EXERCISE SET:
a – In the Swindon blog post, who showed the writer and the reporter around the railway village and the health hydro?
b – Please carry the Swindon blog post forward from its final sentence.

SUPPLIED PASSAGE:
31st August 2017


Meeting a Born again Swindonian

I wrote a blog and I liked it

Hello listeners. Well this is a nice thing. A week or so ago, a new feature writer on the Swindon Advertiser Tweeted out a photo taken on The Lawns. Being a helpful sort of a person – and yes, okay, ‘flog the blog’ is my mantra – I sent her a link to this here blog. The upshot of that being that I offered to show her some of the sights in the town centre area. Yes – I accept that parts of the town are not beautiful. But that doesn’t mean they’re not interesting.

I simply wanted to show someone how great Swindon is. But being a reporter she sniffed a story and it’s below. Ta da! Unbeknownst to me she must have spoken to Gavin Calthrop from Switch on to Swindon.  He said some super good things about me.  I won’t lie to you – it’s rather a pleasant feeling.


But it’s only fair to point a few things out:

What the article doesn’t mention, is that Martha Jane Parry (chair of Swindon Civic Voice) showed me and the smashing reporter Sarah, around the railway village and the health hydro and shared just some of her amazing knowledge about Swindon.

RECORD LIST:
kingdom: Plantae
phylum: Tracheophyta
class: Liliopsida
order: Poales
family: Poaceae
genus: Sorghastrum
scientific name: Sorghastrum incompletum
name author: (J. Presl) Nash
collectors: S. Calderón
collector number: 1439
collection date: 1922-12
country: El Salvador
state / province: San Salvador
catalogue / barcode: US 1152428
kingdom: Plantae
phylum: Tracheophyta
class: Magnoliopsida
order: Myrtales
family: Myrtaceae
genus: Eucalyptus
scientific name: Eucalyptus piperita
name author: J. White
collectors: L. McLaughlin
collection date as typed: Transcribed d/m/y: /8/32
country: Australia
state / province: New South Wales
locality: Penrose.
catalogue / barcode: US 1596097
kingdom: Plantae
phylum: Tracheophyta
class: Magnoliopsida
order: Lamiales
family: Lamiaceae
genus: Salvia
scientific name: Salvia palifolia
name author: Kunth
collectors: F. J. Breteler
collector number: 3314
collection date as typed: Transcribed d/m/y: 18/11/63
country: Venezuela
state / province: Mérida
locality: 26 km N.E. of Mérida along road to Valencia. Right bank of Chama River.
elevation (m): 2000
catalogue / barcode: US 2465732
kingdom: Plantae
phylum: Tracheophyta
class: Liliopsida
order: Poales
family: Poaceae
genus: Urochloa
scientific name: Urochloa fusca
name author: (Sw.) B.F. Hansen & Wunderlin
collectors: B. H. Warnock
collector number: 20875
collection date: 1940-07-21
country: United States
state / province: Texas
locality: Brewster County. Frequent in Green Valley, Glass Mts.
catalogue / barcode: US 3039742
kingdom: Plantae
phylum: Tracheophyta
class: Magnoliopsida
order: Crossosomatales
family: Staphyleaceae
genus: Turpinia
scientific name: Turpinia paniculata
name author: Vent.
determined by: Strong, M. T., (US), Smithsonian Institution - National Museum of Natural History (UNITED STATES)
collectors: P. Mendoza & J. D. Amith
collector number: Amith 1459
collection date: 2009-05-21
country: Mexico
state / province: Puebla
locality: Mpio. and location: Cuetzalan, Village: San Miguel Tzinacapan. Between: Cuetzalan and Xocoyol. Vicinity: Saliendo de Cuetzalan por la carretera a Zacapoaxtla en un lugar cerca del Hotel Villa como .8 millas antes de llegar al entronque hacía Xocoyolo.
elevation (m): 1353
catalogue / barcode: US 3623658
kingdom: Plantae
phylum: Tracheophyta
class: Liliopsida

RESULTS FOR EACH TASK:
a – Martha Jane Parry, chair of Swindon Civic Voice.

b –
On that note, there’s an almost endless list of people with much more in depth knowledge than I’ve got. Born again Swindonian is a vehicle for giving a shout out and then a ‘but if you want to know more go here’ arrow.

Others in Swindon who can tell you all manner of things about aspects of Swindon’s heritage are, aside from Martha Jane Parry, oh off the top of my head: Graham Carter, Frances Bevan, Martin Parry, Daniel Rose. When I was talking about the West Swindon Sculpture trail I mentioned Roger Ogle because he knows way more about each sculpture than me.

See posts about the West Swindon Sculpture trail here: https://swindonian.me/category/artscultureheritage/west-swindon-sculpture-walk-artscultureheritage/

The DMJ or Brunel Tower in Swindon

Anyway – here’s the article:

‘Swindon is a land of milk and honey, according to born-again Swindonian Angela Atkinson.

It is hard to imagine a more passionate advocate for the town than the newest ambassador for Switch on to Swindon – she is positively evangelical. Not only does Angela love the town as a place to live, she has dedicated her time to researching and celebrating its complex and vibrant history in her blog www.swindonian.me.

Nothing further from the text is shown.